### To-do item
Could you return every line of the records below that contains the word "There"?

### Provided records
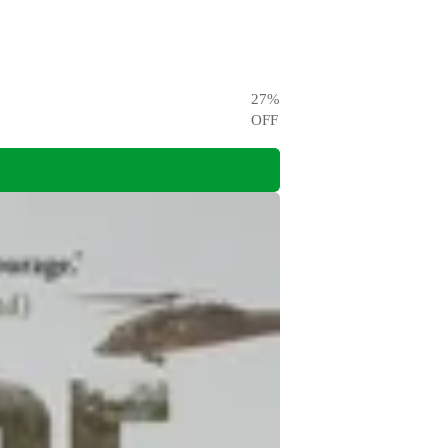
27
%
OFF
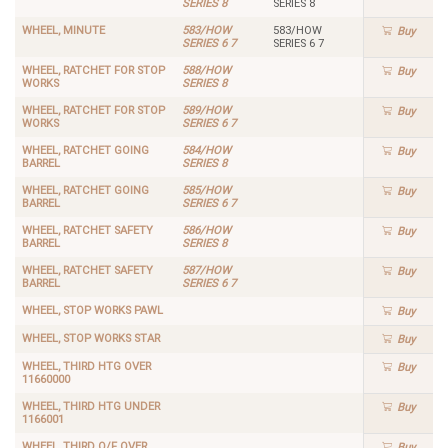
SERIES 8
SERIES 8
WHEEL, MINUTE
583/HOW
583/HOW
Buy
SERIES 6 7
SERIES 6 7
WHEEL, RATCHET FOR STOP
588/HOW
Buy
WORKS
SERIES 8
WHEEL, RATCHET FOR STOP
589/HOW
Buy
WORKS
SERIES 6 7
WHEEL, RATCHET GOING
584/HOW
Buy
BARREL
SERIES 8
WHEEL, RATCHET GOING
585/HOW
Buy
BARREL
SERIES 6 7
WHEEL, RATCHET SAFETY
586/HOW
Buy
BARREL
SERIES 8
WHEEL, RATCHET SAFETY
587/HOW
Buy
BARREL
SERIES 6 7
WHEEL, STOP WORKS PAWL
Buy
WHEEL, STOP WORKS STAR
Buy
WHEEL, THIRD HTG OVER
Buy
11660000
WHEEL, THIRD HTG UNDER
Buy
1166001
WHEEL, THIRD O/F OVER
Buy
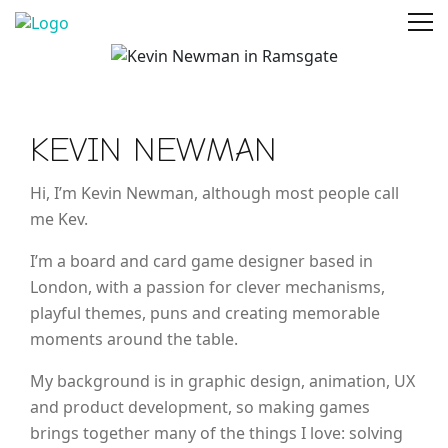
KEVIN NEWMAN
Hi, I’m Kevin Newman, although most people call
me Kev.
I’m a board and card game designer based in
London, with a passion for clever mechanisms,
playful themes, puns and creating memorable
moments around the table.
My background is in graphic design, animation, UX
and product development, so making games
brings together many of the things I love: solving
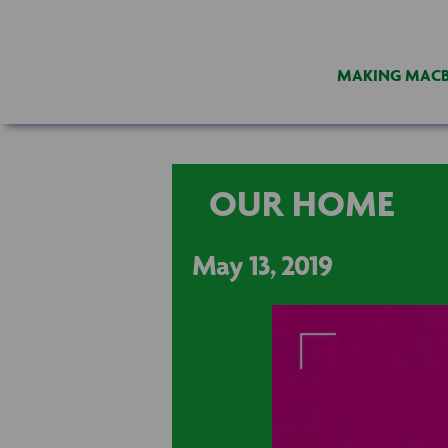
MAKING MAC
OUR HOME
May 13, 2019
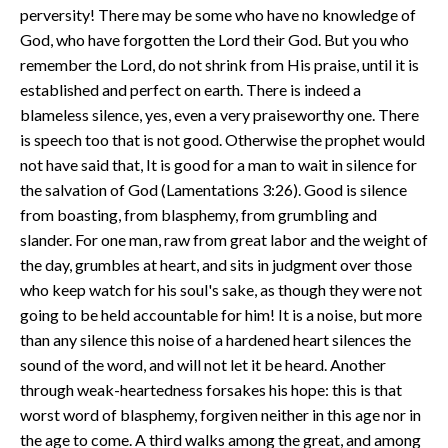
perversity! There may be some who have no knowledge of
God, who have forgotten the Lord their God. But you who
remember the Lord, do not shrink from His praise, until it is
established and perfect on earth. There is indeed a
blameless silence, yes, even a very praiseworthy one. There
is speech too that is not good. Otherwise the prophet would
not have said that, It is good for a man to wait in silence for
the salvation of God (Lamentations 3:26). Good is silence
from boasting, from blasphemy, from grumbling and
slander. For one man, raw from great labor and the weight of
the day, grumbles at heart, and sits in judgment over those
who keep watch for his soul's sake, as though they were not
going to be held accountable for him! It is a noise, but more
than any silence this noise of a hardened heart silences the
sound of the word, and will not let it be heard. Another
through weak-heartedness forsakes his hope: this is that
worst word of blasphemy, forgiven neither in this age nor in
the age to come. A third walks among the great, and among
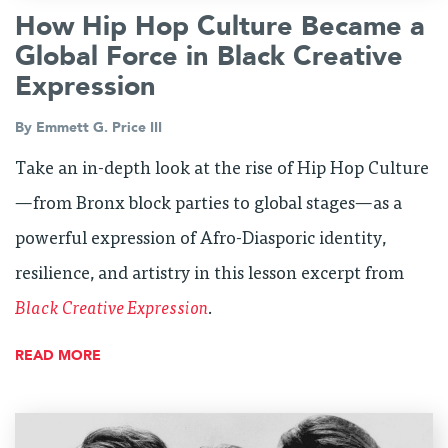
How Hip Hop Culture Became a
Global Force in Black Creative
Expression
By
Emmett G. Price III
Take an in-depth look at the rise of Hip Hop Culture
—from Bronx block parties to global stages—as a
powerful expression of Afro-Diasporic identity,
resilience, and artistry in this lesson excerpt from
Black Creative Expression
.
READ MORE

### Answer section
perversity! There may be some who have no knowledge of
established and perfect on earth. There is indeed a
blameless silence, yes, even a very praiseworthy one. There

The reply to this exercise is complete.